Researchers are using CT scans to discern the genetic activity of a tumor, which could provide essential information to help diagnose and treat patients in a highly individualized fashion, according to a study published in the online version of Nature Biotechnology. The research was done at the Stanford University School of Medicine and the University of California, San Diego School of Medicine.
"Potentially in the future one can use imaging to directly reveal multiple features of diseases that will make it much easier to carry out personalized medicine, where you are making diagnoses and treatment decisions based exactly on what is happening in a person," said co-senior author Howard Chang, MD, PhD, assistant professor of dermatology at Stanford, who led the genomics arm of the study.
The work aims to help doctors obtain the molecular details of a specific tumor or disease without having to remove body tissue for a biopsy. "Ideally, we would have personalized medicine achieved in a noninvasive manner," said the study’s other senior author, Michael Kuo, MD, assistant professor of interventional radiology at UCSD.

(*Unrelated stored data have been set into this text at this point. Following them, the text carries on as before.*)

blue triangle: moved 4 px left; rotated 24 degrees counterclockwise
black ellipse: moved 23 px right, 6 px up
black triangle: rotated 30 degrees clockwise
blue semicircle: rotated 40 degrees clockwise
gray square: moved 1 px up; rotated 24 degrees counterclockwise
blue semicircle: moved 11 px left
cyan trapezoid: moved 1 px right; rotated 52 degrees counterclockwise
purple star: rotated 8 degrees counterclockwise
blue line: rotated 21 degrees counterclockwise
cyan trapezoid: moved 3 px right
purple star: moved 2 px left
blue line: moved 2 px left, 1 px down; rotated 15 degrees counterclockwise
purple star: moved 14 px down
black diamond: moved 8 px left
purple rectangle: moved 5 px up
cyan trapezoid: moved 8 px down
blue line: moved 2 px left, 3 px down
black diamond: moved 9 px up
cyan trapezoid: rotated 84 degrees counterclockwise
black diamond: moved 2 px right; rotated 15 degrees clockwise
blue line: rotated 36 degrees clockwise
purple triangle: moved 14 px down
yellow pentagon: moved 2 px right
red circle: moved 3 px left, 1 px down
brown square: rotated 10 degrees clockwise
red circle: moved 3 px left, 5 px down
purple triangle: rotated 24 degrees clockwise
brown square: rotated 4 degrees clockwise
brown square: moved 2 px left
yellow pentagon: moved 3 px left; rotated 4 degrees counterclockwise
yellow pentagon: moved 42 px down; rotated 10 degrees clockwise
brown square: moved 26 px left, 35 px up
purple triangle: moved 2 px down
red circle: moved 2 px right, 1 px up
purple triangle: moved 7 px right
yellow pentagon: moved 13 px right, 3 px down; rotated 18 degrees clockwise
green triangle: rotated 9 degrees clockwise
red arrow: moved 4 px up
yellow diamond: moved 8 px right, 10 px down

Chang feels the research effort recalls sci-fi television. "In almost every episode of 'Star Trek,' there is a device called a tricorder, which they used noninvasively to scan living or nonliving matter to determine its molecular makeup," said Chang. "Something like that would be very, very useful."
Used in clinical practice this approach would avoid the pain and risk of infection and bleeding from a biopsy and would not destroy tissue. Thus, the same site could be tested again and again.
At the time the project started at Stanford in 2001, the medical school was ground-zero for studies of DNA microarrays, the lab tools that can screen thousands of genes at a time, developed by biochemistry professor Patrick Brown, MD, PhD. Microarrays have proven to be extremely useful for identifying groups of genes that are more active or less active in a disease such as cancer, compared with normal tissue.
"When we look at noninvasive images, there are lots and lots of different patterns that had no known meaning," said Chang. "We thought that maybe we could come up with a way to systematically connect the gene activity seen with microarrays to imaging patterns, to translate meaning into three different types of languages, from genes to images and then to outcome of the disease process."
The researchers said that they are still far from clinical application of the tools, but stressed the importance of making a strong link between imaging and molecular gene activity.
Radiologists – who are already experts in noticing the visual differences between normal and pathological tissues – will benefit greatly from additional expertise in knowing what to look for and what it means.